Comprehensions with the `:reduce` option can be also less declarative than the
`Enum` versions: instead of the term `sum`, you have to explicitly manage an
accumulator initiallized to `0`.

Finally, the fastest option would be to write a dedicated recursive function
optimized for this use case:

```elixir
def sum_odd_squares_4(list) do
  do_sum_odd_squares_list(list, 0)
end

defp do_sum_odd_squares_list([], acc), do: acc
defp do_sum_odd_squares_list([head | tail], acc) do
  acc =
    if rem(head, 2) == 1 do
      acc = acc + head * head
    else
      acc
    end

  do_sum_odd_squares_list(tail, acc)
end
```

While this is the best option performance-wise, you would need to sacrifice
readability and maintainability, making the tradeoff less attractive.

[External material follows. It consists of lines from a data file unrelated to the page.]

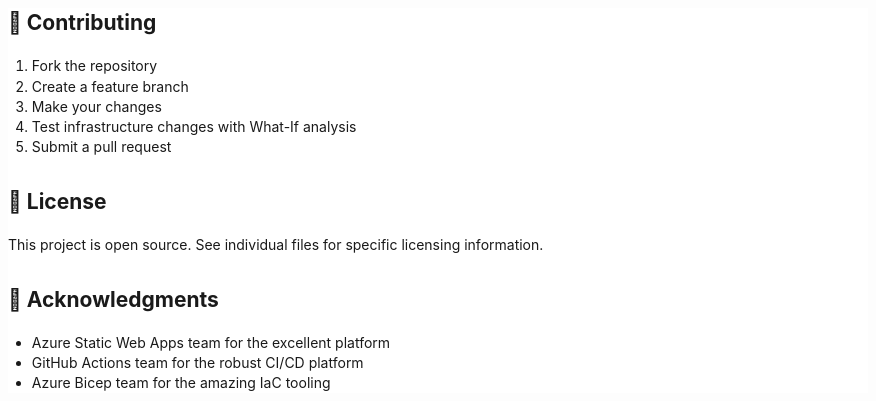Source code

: ## 🤝 Contributing

1. Fork the repository
2. Create a feature branch
3. Make your changes
4. Test infrastructure changes with What-If analysis
5. Submit a pull request

## 📄 License

This project is open source. See individual files for specific licensing information.

## 🙏 Acknowledgments

- Azure Static Web Apps team for the excellent platform
- GitHub Actions team for the robust CI/CD platform
- Azure Bicep team for the amazing IaC tooling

With the `defenum/2` macro, you would just write

```elixir
defenum sum_odd_squares_5(list) do
  list
  |> filter(&rem(&1, 2) == 1)
  |> map(& &1 * &1)
  |> sum()
end
```

and this would basically transpile to the previous recursive version.

You get to keep both the declarative and powerful syntax of the 1st version
using `Enum`, and the performance of the most efficient implementation (4th
version) using recursion.

## Copyright and License

Enumancer is licensed under the [MIT License](LICENSE.md).